One week after the tsunami struck, U.N. emergency relief coordinator Jan Egeland says he's optimistic the world community can meet the enormous challenge of providing aid to victims.
He says the $2 billion in pledges of assistance from more than 40 countries is being boosted by a huge outpouring of generosity from non-governmental organizations and private individuals.
"The international system is working," he said. "The hundreds of relief organizations now involved are taking coordination, and they are looking to the United Nations system for overall coordination, and the Red Cross federation for all of the coordination within the Red Cross and Red Crescent system."
Mr. Egeland said the United Nations, in cooperation with the U.S. military, has set up a world-wide command center at a U.S. air base in Thailand to coordinate what he called the biggest humanitarian effort ever. As the relief effort enters its second week, he said, officials have a "pretty good" overview of total needs.
Mr. Egeland said relief could reach 700,000 victims in Sri Lanka within the next three days. But he said the overall estimate of victims has risen to 1.8 million, most in Indonesia.
He pinpointed the west Indonesian island of Sumatra as the main area where logistical bottlenecks still prevent aid from reaching the neediest victims.
"The challenge in Indonesia is in a class of its own, still. We are, however, making big progress," he said. "Now 50 aid groups are operating in Banda Aceh, which was the epicenter of catastrophe, together with other communities on the northern Sumatra coast, and in Aceh."
Mr. Egeland praised humanitarian groups, such as Oxfam and Doctors Without Borders, that have launched massive operations to get water to people stranded in Banda Aceh.

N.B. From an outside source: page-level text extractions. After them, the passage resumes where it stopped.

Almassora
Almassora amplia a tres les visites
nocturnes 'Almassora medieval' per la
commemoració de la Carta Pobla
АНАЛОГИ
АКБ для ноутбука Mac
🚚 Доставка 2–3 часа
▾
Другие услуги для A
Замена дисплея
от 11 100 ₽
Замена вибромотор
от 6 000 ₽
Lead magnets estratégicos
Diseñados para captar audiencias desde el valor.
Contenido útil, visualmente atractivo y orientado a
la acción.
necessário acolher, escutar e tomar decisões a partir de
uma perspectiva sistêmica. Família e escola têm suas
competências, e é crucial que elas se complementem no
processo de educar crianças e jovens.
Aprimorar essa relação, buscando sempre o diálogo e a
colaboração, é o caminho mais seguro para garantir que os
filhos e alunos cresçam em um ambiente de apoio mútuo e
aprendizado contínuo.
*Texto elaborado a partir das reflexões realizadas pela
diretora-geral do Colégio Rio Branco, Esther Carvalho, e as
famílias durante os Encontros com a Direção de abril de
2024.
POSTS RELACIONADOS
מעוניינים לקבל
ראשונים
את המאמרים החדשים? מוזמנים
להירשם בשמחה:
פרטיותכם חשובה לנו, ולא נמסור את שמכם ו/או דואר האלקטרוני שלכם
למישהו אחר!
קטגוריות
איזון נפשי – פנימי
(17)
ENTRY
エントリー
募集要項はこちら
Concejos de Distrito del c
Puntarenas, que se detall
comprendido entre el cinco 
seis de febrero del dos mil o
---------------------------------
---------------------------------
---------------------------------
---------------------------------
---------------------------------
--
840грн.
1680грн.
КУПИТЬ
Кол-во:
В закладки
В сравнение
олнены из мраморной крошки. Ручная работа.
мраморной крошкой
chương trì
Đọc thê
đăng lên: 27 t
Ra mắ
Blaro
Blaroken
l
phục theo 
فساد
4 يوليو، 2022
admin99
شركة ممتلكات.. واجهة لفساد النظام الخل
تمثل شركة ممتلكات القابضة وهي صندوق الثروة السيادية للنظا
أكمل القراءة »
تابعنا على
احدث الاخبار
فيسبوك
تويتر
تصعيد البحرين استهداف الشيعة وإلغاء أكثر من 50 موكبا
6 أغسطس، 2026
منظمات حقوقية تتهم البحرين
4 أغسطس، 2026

He also noted the special contribution from countries, which have sent helicopters and heavy equipment to air drop aid to remote areas, where roads have been destroyed.
"Those helicopters now ferrying out relief to isolated villages on the Sumatra coast from the United States and from other partner countries, those helicopters are worth their weight in gold," he said.
U.N. officials say Secretary-General Kofi Annan will travel to the region later in the week. His first stop will be Jakarta for a meeting of several world leaders to discuss relief needs. He will then visit both Sumatra and Sri Lanka.
Mr. Annan told the U.S. ABC television program, This Week, Sunday, it could take up to 10 years for some countries to recover from the tsunami.
"It will differ from country to country, but my own sense is, you probably have five-to-10 years, and billions-of-dollars, because the devastation is enormous," he said.
Officials say Mr. Annan and other leaders will make a flash appeal for additional aid during their meeting in Jakarta this week. But the amount of that appeal is expected to be less than the $2 billion-plus already pledged.